The board charged with redrawing legislative districts heard from residents of Petersburg last Thursday. Proposals would either keep Petersburg in a Sitka district or group it with Juneau or Ketchikan.
Three of the five Alaska Redistricting Board members made the trip was one of three members of the Alaska Redistricting Board to make the latest swing through Southeast for public testimony.
“We’ve been hearing a lot from Southeast which is fantastic and it will impact the way that we end up ultimately drawing your district boundaries down here,” said board member Nicole Borromeo.
Because of changes in population, Southeast Alaska will see different house districts in some form next year.
The board is showing maps of six possibilities, two generated by the board and four drawn up by other groups.
“I think there’s five different ways that Petersburg is treated on these maps here today and so we may hear consensus from the community or we may hear different opinions,” said board member Bethany Marcum.

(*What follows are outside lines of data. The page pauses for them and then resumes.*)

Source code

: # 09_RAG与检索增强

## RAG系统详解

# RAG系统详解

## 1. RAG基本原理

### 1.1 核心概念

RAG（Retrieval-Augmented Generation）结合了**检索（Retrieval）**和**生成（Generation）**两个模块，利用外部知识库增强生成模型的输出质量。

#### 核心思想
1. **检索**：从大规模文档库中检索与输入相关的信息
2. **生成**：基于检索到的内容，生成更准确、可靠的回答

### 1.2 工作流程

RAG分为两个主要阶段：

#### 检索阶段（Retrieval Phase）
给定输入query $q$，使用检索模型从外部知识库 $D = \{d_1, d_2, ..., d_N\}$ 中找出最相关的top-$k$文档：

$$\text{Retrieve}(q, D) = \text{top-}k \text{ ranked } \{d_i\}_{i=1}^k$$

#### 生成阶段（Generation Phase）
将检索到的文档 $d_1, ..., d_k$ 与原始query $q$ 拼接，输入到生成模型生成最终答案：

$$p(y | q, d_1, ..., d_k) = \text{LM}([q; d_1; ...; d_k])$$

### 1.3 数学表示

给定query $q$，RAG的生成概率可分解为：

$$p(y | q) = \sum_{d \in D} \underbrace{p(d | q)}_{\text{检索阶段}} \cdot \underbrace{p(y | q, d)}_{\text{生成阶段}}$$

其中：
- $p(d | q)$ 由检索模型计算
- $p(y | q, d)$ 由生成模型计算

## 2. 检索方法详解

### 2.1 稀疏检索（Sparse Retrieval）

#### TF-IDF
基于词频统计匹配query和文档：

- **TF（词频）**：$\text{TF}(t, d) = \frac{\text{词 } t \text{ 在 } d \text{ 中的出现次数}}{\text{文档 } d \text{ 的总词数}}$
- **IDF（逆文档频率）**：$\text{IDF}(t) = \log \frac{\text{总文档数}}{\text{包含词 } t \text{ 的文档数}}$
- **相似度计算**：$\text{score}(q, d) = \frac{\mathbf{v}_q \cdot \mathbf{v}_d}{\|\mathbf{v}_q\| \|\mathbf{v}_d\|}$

She said there has to be changes in legislative lines because of population changes.
“Southeast has lost about 1100 people since the last census cycle in 2010,” Marcum said. “And so we have to accommodate that by redrawing the districts, trying to get them all as close to the target population of 18,335 while at the same time creating compact districts, contiguous districts and trying to keep in mind the socioeconomic integration of communities. Obviously all of Southeast has some commonalities but there are certainly some communities that are more tied together socioeconomically than others.”
Several of the proposals group Petersburg with Kake, Sitka and other small towns from Prince of Wales Island to Yakutat, which is close to the status quo. Among those options is one that would add Wrangell to that district. A variation on that proposal by the Doyon coalition would be similar but put the mainland near Petersburg in a Ketchikan district.
Malena Marvin supported the proposal by the Senate minority that would add Wrangell and Yakutat to a Sitka, Petersburg and Prince of Wales district.
“Economically speaking those islands are also really similarly emerging from kind of like a logging, post logging economy and have really diversified in similar ways with fishing, with kind of lower scale tourism,” Marvin said. “None of these are big cruise ship communities which I think is kind of crucial because a community that, our community tends to be pretty strongly against cruise ships and it wouldn’t make sense to pair us with Ketchikan or Juneau where they’re really depending on cruise ships as economic drivers.”
Another option puts Petersburg in a House district with Wrangell and most of Ketchikan. And there’s a proposal that would put Petersburg and small communities on the north end of Prince of Wales in a Juneau district.
Chelsea Tremblay also supported the proposal for Petersburg remaining with Sitka and small island communities.
“I worry in some of the other proposals with the way we would be disproportionally represented as a smaller community as opposed to, or in relation to the larger spaces,” Tremblay said.
Tremblay is a member of the Petersburg assembly but was only giving her own opinion. Petersburg’s assembly hasn’t yet voted on any input from the borough. If it does it’ll have to be soon; the board is working on a tight schedule with the late release of census data this year. But the board’s Marcum thinks they will make a November 10th deadline.
Yes it’s a lot of work and we’ve been, there are no weekends or holidays when you’re on this board,” Marcum said. “But it’s so important for the future of this state and so it’s a really sweet part of this process to hear from the communities.”
Staff encouraged people to submit public comment well before November 10th.
Petersburg did oppose the redistricting effort a decade ago when the community was moved into a Juneau district. A court challenge from elsewhere in the state ultimately torpedoed that plan and Petersburg ended up back in a Sitka House district. Find the maps for the six proposals along with hundreds of public comments already gathered on the board’s website.
The board is traveling to other Alaska communities over the next few weeks. They’ll also take input in a couple of statewide teleconferences. The first one is Wednesday October 20th from 10 a.m. to 4 p.m. The toll-free number for that is 844-586-9085. People can also submit comment by email at firstname.lastname@example.org
(Both Marvin and Tremblay, quoted in this article, are volunteers at KFSK where this story was produced.)